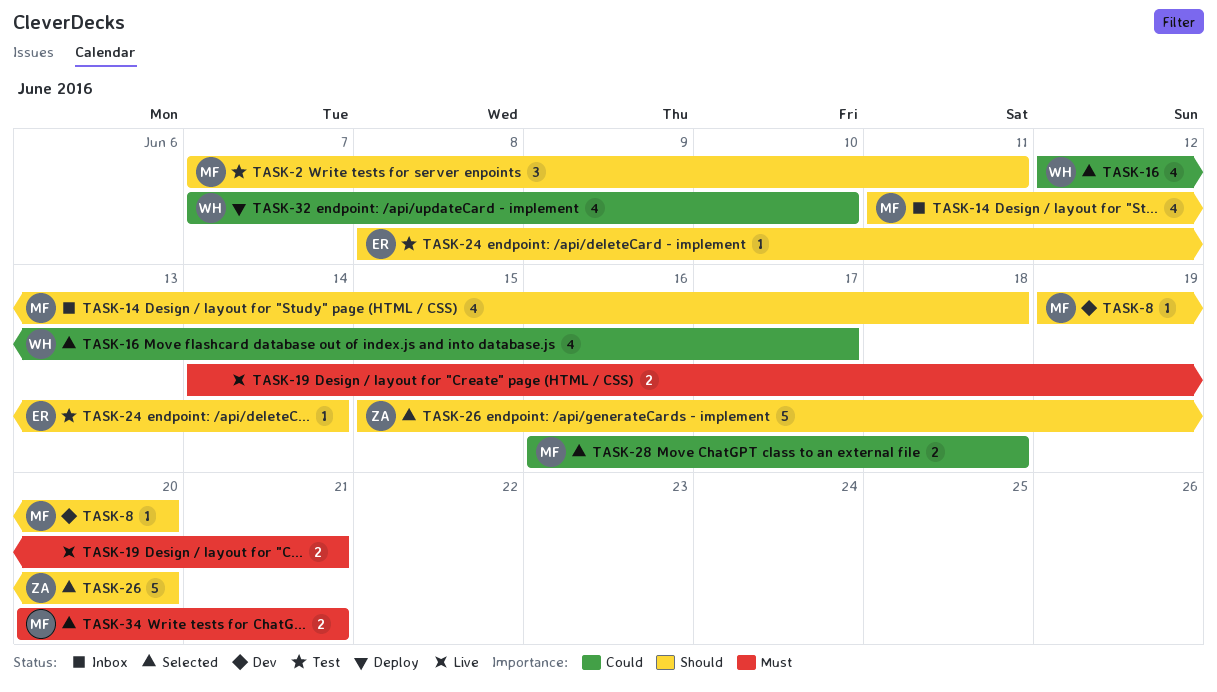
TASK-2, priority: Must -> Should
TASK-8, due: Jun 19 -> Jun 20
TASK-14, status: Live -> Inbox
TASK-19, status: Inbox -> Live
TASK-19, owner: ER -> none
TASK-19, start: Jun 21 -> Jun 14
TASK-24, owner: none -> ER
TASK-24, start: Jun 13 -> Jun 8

Your task =>
Restate the preceding entries in full, word for word, with the pictures removed.

Result for this task =>
TASK-2, priority: Must -> Should
TASK-8, due: Jun 19 -> Jun 20
TASK-14, status: Live -> Inbox
TASK-19, status: Inbox -> Live
TASK-19, owner: ER -> none
TASK-19, start: Jun 21 -> Jun 14
TASK-24, owner: none -> ER
TASK-24, start: Jun 13 -> Jun 8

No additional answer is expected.